QUESTIONS ON THE MATERIAL:
a – In the post about writer's block, at what age did the writer start writing stories?
b – Quote the post about writer's block word for word, from "Monday, however, presented" to "a bit worrying.".
c – Write the next part of the post about writer's block, picking up after its final sentence.
=== EXCERPTED PASSAGE ===
It’s reasonable to say I’ve got a war chest of book ideas and projects. Several years ago, I chronicled writing Damen here, then Anne occasionally got some notice, and of course, Flight was ever/is ever at the forefront of my mind. Currently, there’s Nostrum and Teyrrah, but there’s even projects that haven’t been given nicknames yet, and even more that are still simply small notes and ideas in Evernote. I probably have more ideas than I have life to bring even a 10th of them to light. As there are so many ideas floating around in this head of mine, I’ve rarely faced a block since I started to write stories when I was eight years old. There’s always been something to write, some part of some story to tell.

Monday, however, presented me with a block. I sat down with the intention to write, and I even spent a half an hour just reading through notes to figure out about which part of a story I wanted to continue, but nothing came to me. So many things to write and so many stories to tell, yet nothing came to me. Perhaps it was because I had my KaitcoTV going on in the background instead of music. Perhaps it was just fatigue or stress. Maybe my mind just needed a break from constant bombardment and activity and plain noise. Maybe I’m just getting old…? Whatever the cause, it was a bit worrying.
=== RECORDS ===
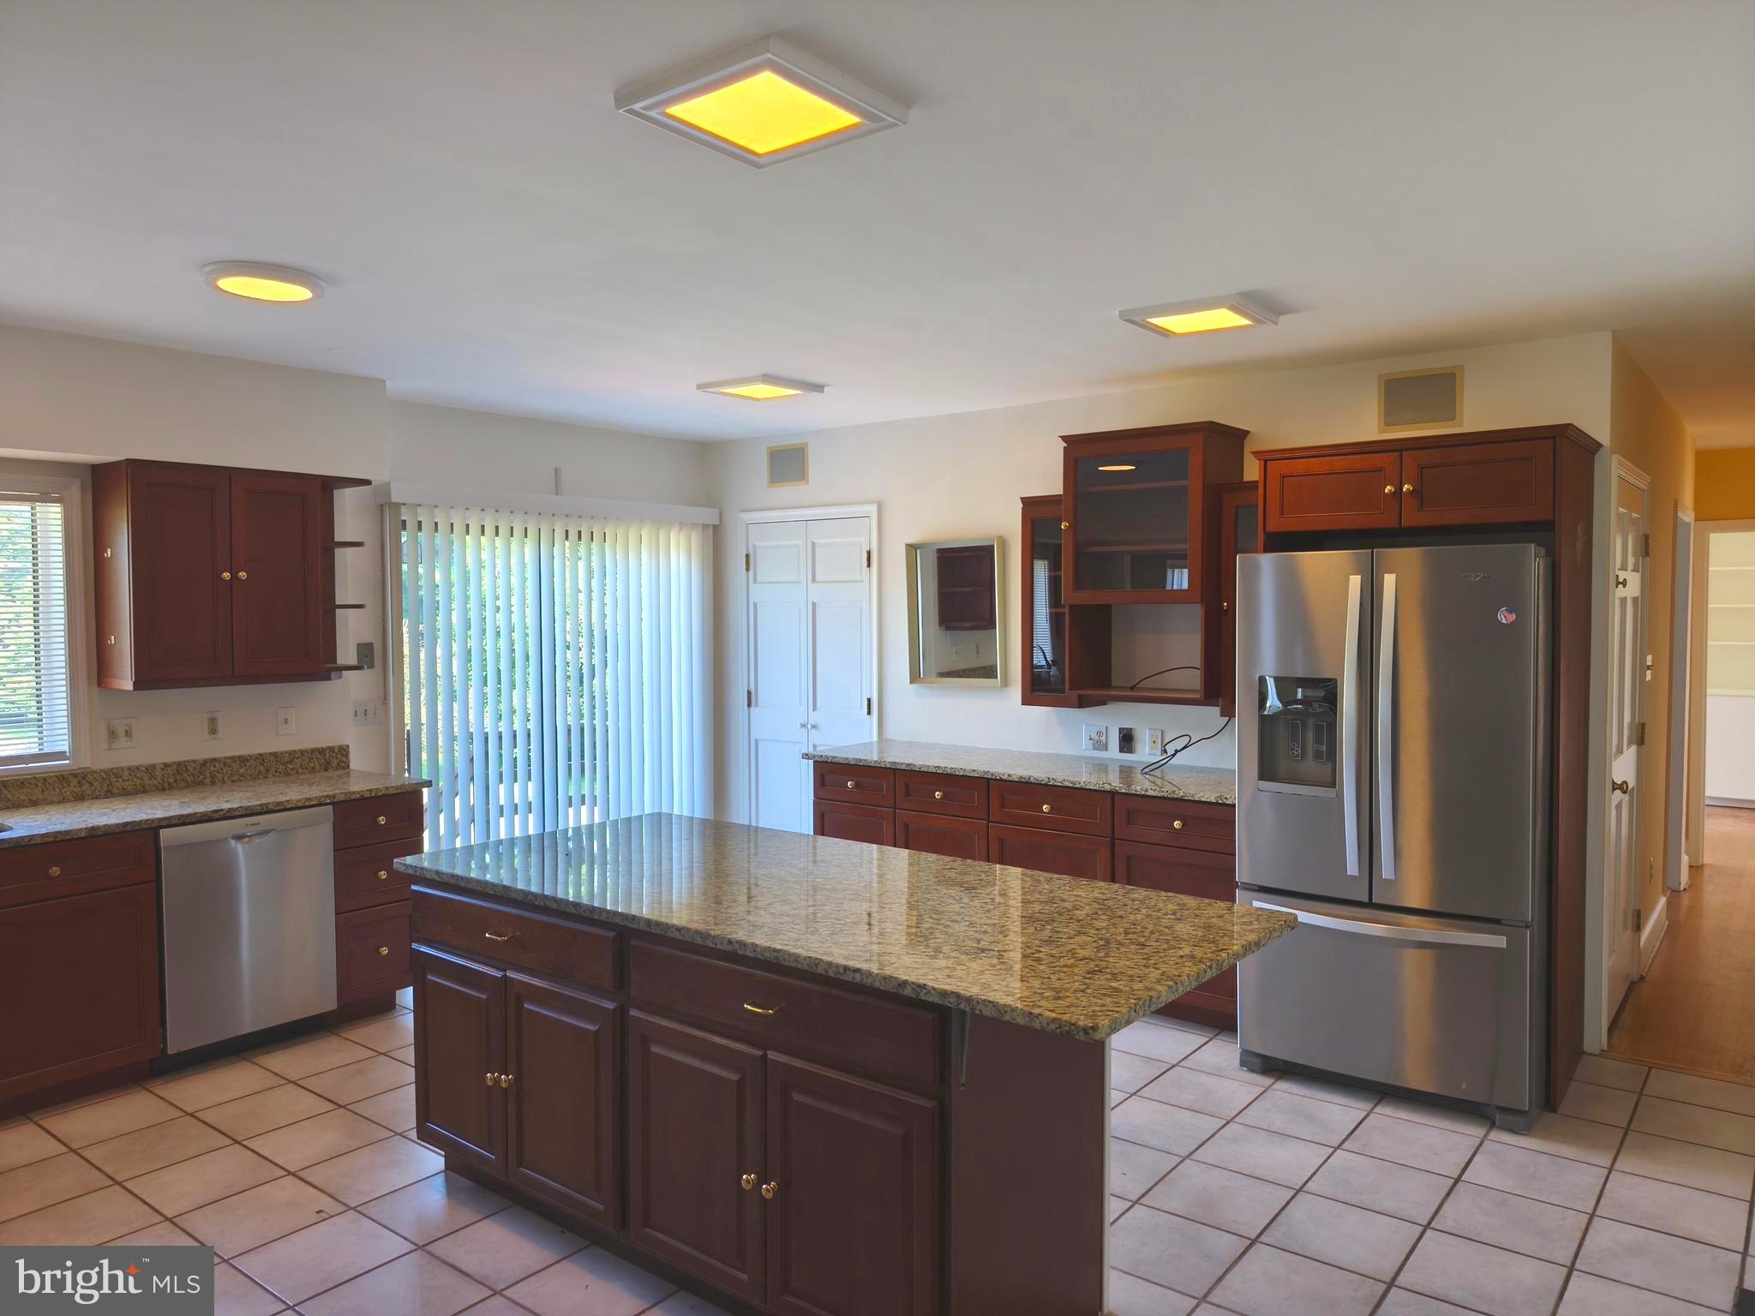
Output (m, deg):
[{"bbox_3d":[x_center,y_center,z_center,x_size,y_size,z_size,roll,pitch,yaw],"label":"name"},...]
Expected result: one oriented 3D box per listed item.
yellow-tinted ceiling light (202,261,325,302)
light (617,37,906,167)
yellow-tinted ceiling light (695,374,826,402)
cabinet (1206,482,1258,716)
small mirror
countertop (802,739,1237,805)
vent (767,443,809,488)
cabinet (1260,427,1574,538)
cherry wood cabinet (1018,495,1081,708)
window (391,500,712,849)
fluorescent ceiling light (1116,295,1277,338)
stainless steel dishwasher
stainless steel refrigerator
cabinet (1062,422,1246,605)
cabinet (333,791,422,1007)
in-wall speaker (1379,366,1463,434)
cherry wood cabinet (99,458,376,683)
[{"bbox_3d":[-1.684,-1.026,3.206,0.304,0.040,0.304,-1,3,0],"label":"yellow-tinted ceiling light"},{"bbox_3d":[-0.209,-0.995,2.112,0.360,0.035,0.360,1,3,39],"label":"light"},{"bbox_3d":[-0.494,-1.172,5.080,0.374,0.033,0.374,1,2,38],"label":"yellow-tinted ceiling light"},{"bbox_3d":[1.507,-0.221,4.522,0.270,0.890,0.270,1,3,37],"label":"cabinet"},{"bbox_3d":[0.394,-0.223,5.795,0.577,0.718,0.056,1,2,38],"label":"small mirror"},{"bbox_3d":[0.659,0.467,4.964,2.060,0.035,0.655,1,3,37],"label":"countertop"},{"bbox_3d":[-0.503,-1.071,6.483,0.305,0.236,0.026,1,2,38],"label":"vent"},{"bbox_3d":[1.954,-0.588,4.171,0.984,0.305,0.666,1,2,38],"label":"cabinet"},{"bbox_3d":[0.813,-0.242,5.046,0.270,0.894,0.270,1,3,37],"label":"cherry wood cabinet"},{"bbox_3d":[-1.605,0.276,6.082,0.121,2.034,1.935,1,2,38],"label":"window"},{"bbox_3d":[1.065,-1.117,3.850,0.371,0.033,0.371,1,2,38],"label":"fluorescent ceiling light"},{"bbox_3d":[-2.416,0.943,4.284,0.600,0.786,0.590,1,3,39],"label":"stainless steel dishwasher"},{"bbox_3d":[1.844,0.535,4.089,0.899,1.781,0.869,1,2,38],"label":"stainless steel refrigerator"},{"bbox_3d":[1.167,-0.579,4.930,0.646,0.709,0.443,1,2,38],"label":"cabinet"},{"bbox_3d":[-2.147,0.940,4.645,0.610,0.835,0.350,1,3,39],"label":"cabinet"},{"bbox_3d":[2.040,-0.967,4.383,0.298,0.225,0.030,1,3,39],"label":"in-wall speaker"},{"bbox_3d":[-2.467,-0.310,4.545,0.330,0.813,0.890,1,3,39],"label":"cherry wood cabinet"}]

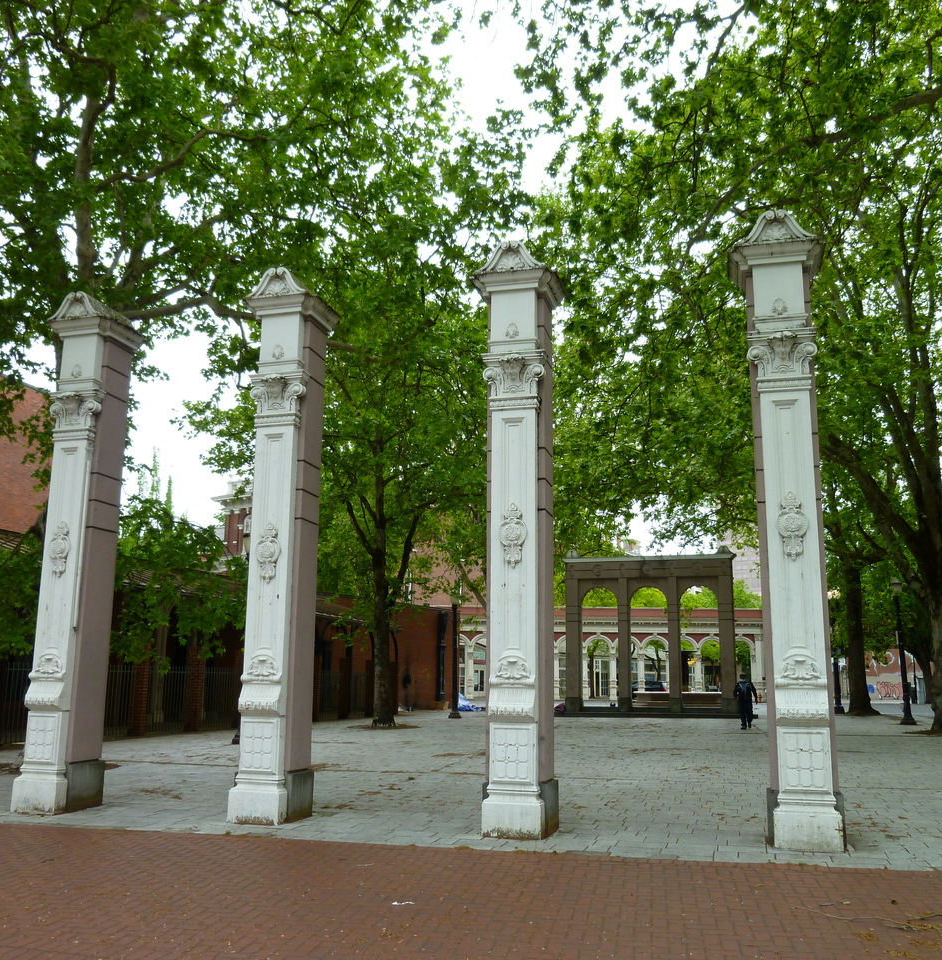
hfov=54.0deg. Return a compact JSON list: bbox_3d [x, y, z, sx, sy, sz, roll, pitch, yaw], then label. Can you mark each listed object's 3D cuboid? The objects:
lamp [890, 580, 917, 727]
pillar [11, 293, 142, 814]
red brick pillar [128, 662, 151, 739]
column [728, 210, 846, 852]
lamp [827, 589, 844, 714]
[{"bbox_3d":[14.715,5.850,31.744,0.474,4.930,0.474,-3,-12,15],"label":"lamp"},{"bbox_3d":[-4.910,0.817,11.601,0.814,6.273,0.837,-3,-12,15],"label":"pillar"},{"bbox_3d":[-8.701,5.565,24.277,0.316,2.212,0.316,-3,-12,15],"label":"red brick pillar"},{"bbox_3d":[3.226,0.399,9.411,0.814,6.273,0.837,-3,-12,15],"label":"column"},{"bbox_3d":[14.868,7.011,37.828,0.474,4.977,0.474,-3,-12,15],"label":"lamp"}]

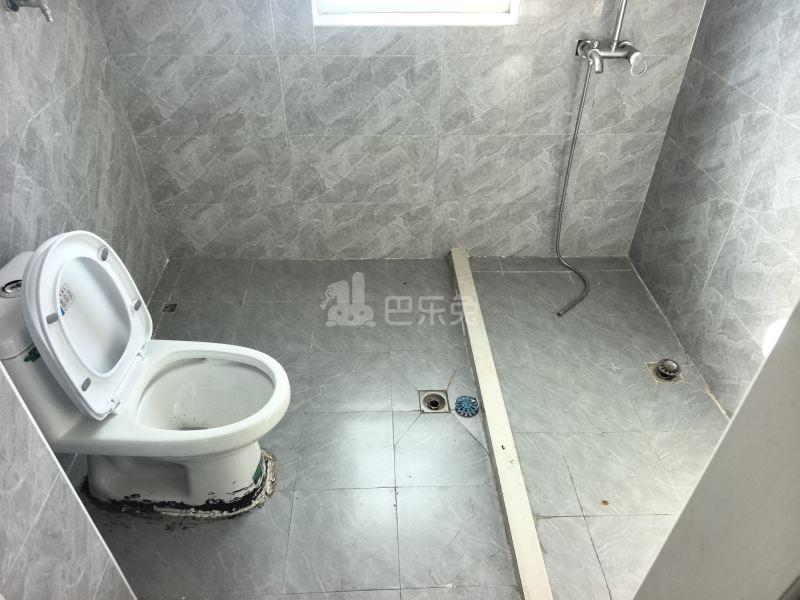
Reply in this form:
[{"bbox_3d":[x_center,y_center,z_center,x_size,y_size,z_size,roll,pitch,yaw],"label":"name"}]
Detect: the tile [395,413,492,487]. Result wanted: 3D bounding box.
[{"bbox_3d":[0.126,0.458,1.740,0.290,0.010,0.292,-1,37,-2],"label":"tile"}]

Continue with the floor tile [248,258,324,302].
[{"bbox_3d":[-0.505,-0.083,2.438,0.298,0.010,0.313,-1,38,-2],"label":"floor tile"}]

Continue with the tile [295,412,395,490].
[{"bbox_3d":[-0.167,0.468,1.744,0.297,0.010,0.297,-1,38,-3],"label":"tile"}]

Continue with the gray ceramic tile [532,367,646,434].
[{"bbox_3d":[0.664,0.350,1.965,0.300,0.010,0.300,-1,39,-3],"label":"gray ceramic tile"}]

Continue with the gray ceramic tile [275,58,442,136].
[{"bbox_3d":[-0.151,-0.795,2.172,0.614,0.304,0.010,-1,37,-2],"label":"gray ceramic tile"}]

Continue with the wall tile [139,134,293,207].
[{"bbox_3d":[-0.753,-0.531,2.288,0.600,0.303,0.010,-1,38,-3],"label":"wall tile"}]

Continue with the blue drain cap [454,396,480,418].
[{"bbox_3d":[0.226,0.357,1.848,0.078,0.024,0.078,1,37,0],"label":"blue drain cap"}]

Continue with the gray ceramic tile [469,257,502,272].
[{"bbox_3d":[0.403,-0.159,2.596,0.148,0.010,0.120,-1,39,-3],"label":"gray ceramic tile"}]

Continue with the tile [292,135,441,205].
[{"bbox_3d":[-0.147,-0.548,2.336,0.599,0.305,0.010,-1,39,-3],"label":"tile"}]

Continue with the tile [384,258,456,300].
[{"bbox_3d":[0.088,-0.093,2.463,0.290,0.010,0.313,-1,38,-2],"label":"tile"}]

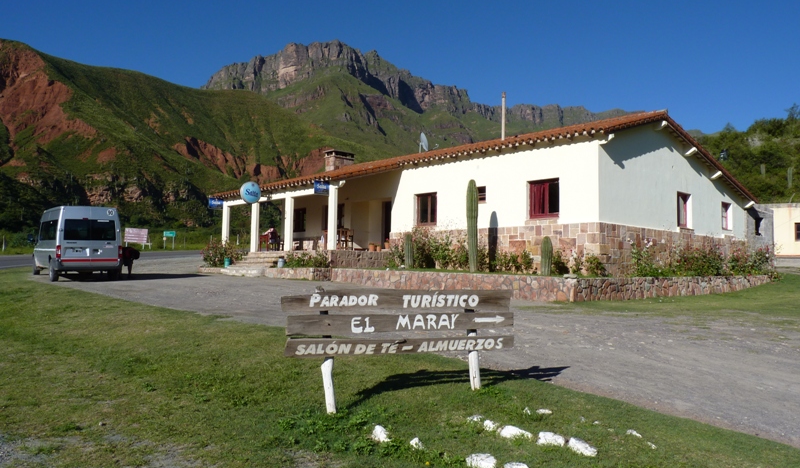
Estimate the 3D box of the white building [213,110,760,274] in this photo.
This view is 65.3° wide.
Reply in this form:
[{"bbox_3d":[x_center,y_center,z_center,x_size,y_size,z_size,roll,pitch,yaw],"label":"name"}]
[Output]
[{"bbox_3d":[3.233,-0.888,27.044,16.104,5.410,17.811,4,-5,-44],"label":"white building"}]

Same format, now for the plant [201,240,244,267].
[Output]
[{"bbox_3d":[-7.493,0.817,26.355,1.200,1.120,1.800,4,-5,-44],"label":"plant"}]

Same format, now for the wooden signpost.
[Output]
[{"bbox_3d":[0.035,1.075,5.800,2.230,1.070,0.150,2,-4,-17],"label":"wooden signpost"}]

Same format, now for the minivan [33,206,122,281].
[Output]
[{"bbox_3d":[-11.844,0.406,22.768,2.020,2.430,5.500,3,-3,-37],"label":"minivan"}]

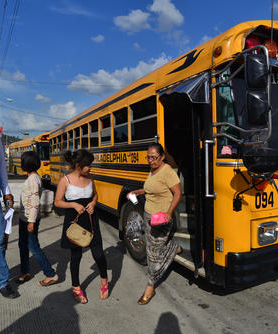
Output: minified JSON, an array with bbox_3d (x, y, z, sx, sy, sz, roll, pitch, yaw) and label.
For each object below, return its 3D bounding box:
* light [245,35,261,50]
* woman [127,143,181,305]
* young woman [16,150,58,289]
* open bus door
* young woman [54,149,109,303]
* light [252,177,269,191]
[{"bbox_3d":[1.063,-1.147,2.580,0.170,0.170,0.090,-2,2,-26],"label":"light"},{"bbox_3d":[0.165,0.535,2.720,0.520,1.540,0.580,0,2,43],"label":"woman"},{"bbox_3d":[-1.096,0.551,3.000,0.460,1.460,0.400,-1,2,-15],"label":"young woman"},{"bbox_3d":[0.458,0.083,3.022,0.240,1.980,0.900,-2,2,-26],"label":"open bus door"},{"bbox_3d":[-0.559,0.568,2.700,0.500,1.480,0.390,-1,2,-25],"label":"young woman"},{"bbox_3d":[1.119,0.151,2.550,0.150,0.140,0.090,-2,2,-26],"label":"light"}]

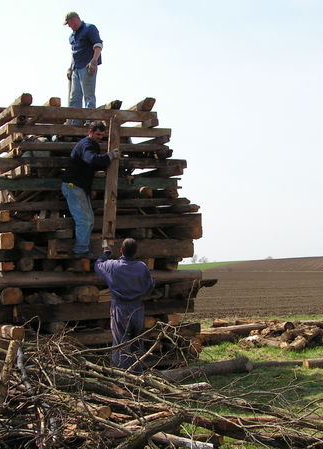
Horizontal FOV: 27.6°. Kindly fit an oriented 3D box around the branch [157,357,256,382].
[{"bbox_3d":[0.547,1.957,8.864,1.517,0.200,0.210,2,-4,-32],"label":"branch"}]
===
EXERCISE RESPONSES:
a – Eight years old.

b –
Monday, however, presented me with a block. I sat down with the intention to write, and I even spent a half an hour just reading through notes to figure out about which part of a story I wanted to continue, but nothing came to me. So many things to write and so many stories to tell, yet nothing came to me. Perhaps it was because I had my KaitcoTV going on in the background instead of music. Perhaps it was just fatigue or stress. Maybe my mind just needed a break from constant bombardment and activity and plain noise. Maybe I’m just getting old…? Whatever the cause, it was a bit worrying.

c –
A friend told me that I was a pencil pusher living with a wildly creative mind. There’s some truth to that. My father was an artist and was constantly creating, but my mother was the one who raised me and she has always been the ever-striving business woman. I’ve got a constant battle going between nature and nurture with external noise trying to drown out both, and the other day, all the battling parties left me with nothing to say.

Obviously, the block was short-lived and I can’t discount just plain laziness at its core, but the block gave me a pause. Will I have more blocks? What will I do if I find myself unable to continue the story? I’ve spent nearly 30 years writing stories. What else am I if not a storyteller? Questions, questions, questions. Maybe if I keep asking the questions, the stories will continue to flow…

Also, Putin sucks.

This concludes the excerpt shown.